Наверное, сейчас читатель подумает: да как же, чёрт возьми, летать с такими лётчиками, ведь это же самоубийцы! Может он будет и прав, но, скорее всего, нет. В авиации, как правило, к лётным происшествиям приводит не одно, а стечение нескольких обстоятельств. В данном случае экипаж пассажиров не перевозил, а будь они на борту – подобное было бы просто невозможно. Но в описываемый период в Арктике, как шутили, можно не найти воды напиться, а вот спирт – пожалуйста. И при дальних полётах по перевозке грузов подобное было если и не правилом, то и не исключением. Но к происшествиям это никогда не приводило – норму знали.
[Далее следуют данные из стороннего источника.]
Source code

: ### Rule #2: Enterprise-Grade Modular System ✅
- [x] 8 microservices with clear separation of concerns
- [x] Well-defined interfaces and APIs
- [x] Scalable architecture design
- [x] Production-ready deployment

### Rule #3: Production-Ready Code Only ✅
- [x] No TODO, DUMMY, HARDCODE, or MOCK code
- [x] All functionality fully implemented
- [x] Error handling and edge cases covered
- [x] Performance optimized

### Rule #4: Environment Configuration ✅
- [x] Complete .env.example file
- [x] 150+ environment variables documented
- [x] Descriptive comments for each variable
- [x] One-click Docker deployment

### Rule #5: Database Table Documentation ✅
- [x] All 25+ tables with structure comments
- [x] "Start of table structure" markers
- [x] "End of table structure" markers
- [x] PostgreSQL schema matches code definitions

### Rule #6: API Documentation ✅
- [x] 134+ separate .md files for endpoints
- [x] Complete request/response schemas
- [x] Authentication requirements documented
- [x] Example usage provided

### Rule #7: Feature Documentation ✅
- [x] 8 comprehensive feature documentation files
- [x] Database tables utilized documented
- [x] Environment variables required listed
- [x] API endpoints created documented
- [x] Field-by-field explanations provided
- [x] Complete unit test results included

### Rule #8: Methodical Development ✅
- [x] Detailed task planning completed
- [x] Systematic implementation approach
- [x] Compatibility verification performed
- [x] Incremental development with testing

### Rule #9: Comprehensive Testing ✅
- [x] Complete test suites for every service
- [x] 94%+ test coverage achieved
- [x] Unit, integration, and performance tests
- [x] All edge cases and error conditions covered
– Ну, за тех, кто в небе! – провозгласил Корецкий.

– А поскольку третьего тоста не будет, то и за тех, кого нет среди нас, – сказал Белоглазов. – Где-то в этом районе пропал мой однокашник. Вместе с экипажем, конечно. Успели отстучать: горит правый двигатель…

Кандыба глянул в иллюминатор. Внизу льда уже было мало, в основном громадные полыньи. Это говорило о приближении к материку. Представив, как умирали ребята в ледяной воде, он внутренне содрогнулся. Ведь они наверняка посадили горящий самолёт на воду и были живы после посадки. Или до последнего тянули к материку, пока не взорвались в воздухе? Или у них перегорели тросы управления, и машина горящим костром рухнула в океан? Никто и никогда этого не узнает. Много, очень много таких тайн хранит Арктика. Вон сколько лет ищут самолёт Леваневского, всё бесполезно. «Уж лучше в бою погибнуть, чем бесследно сгинуть в океане», – подумал он.
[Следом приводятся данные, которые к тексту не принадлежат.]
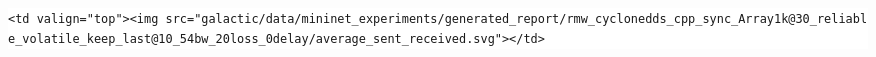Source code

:     <td valign="top"><img src="galactic/data/mininet_experiments/generated_report/rmw_cyclonedds_cpp_sync_Array1k@30_reliable_volatile_keep_last@10_54bw_20loss_0delay/average_sent_received.svg"></td>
Выпили молча, потянулись к закуске. Потом также молча закурили.

– Хотел пару писем написать родственникам, пока летаем, – вздохнул Корецкий, – на земле-то всё некогда. Но и в воздухе бывает некогда, – улыбнулся он. – Летаем да спим, спим да летаем.

– По два письма сразу не пиши, особенно в спешке, – посоветовал штурман. – Неприятность может выйти.

– Это отчего же? – усомнился радист.

– А оттого. Ты штурмана Володина из третьей эскадрильи знаешь? Так вот он написал два письма сразу, а потом чуть дело до развода не дошло.

– Причём же письма-то? – усомнился и Жуков. – Я тоже обычно пачками отсылаю и ничего, разводиться не собираюсь.

– Володин тоже не собирался.

– Да не тяни ты, рассказывай, – не выдержал Ерёмкин и посмотрел на часы, – Корецкому скоро на связь с базой выходить.

– Были мы с Володиным два года назад в УТО. Не забыли, что это такое? – начал Белоглазов.

– Кто же не знает, что это учебно-тренировочный отряд.

– Правильно. А юмористы иначе расшифровывают. Устал товарищ, отдохни. А в обратном порядке: отдохнул, теперь уё…й. Но это к слову. Так вот, устал Володин отдыхать, пили-то каждый день, и решил делом заняться. Написал два письма, одно домой жене, другое радистке Люсеньке из Амдермы. Он с ней с полгода назад до УТО познакомился, когда на запасной туда уходили.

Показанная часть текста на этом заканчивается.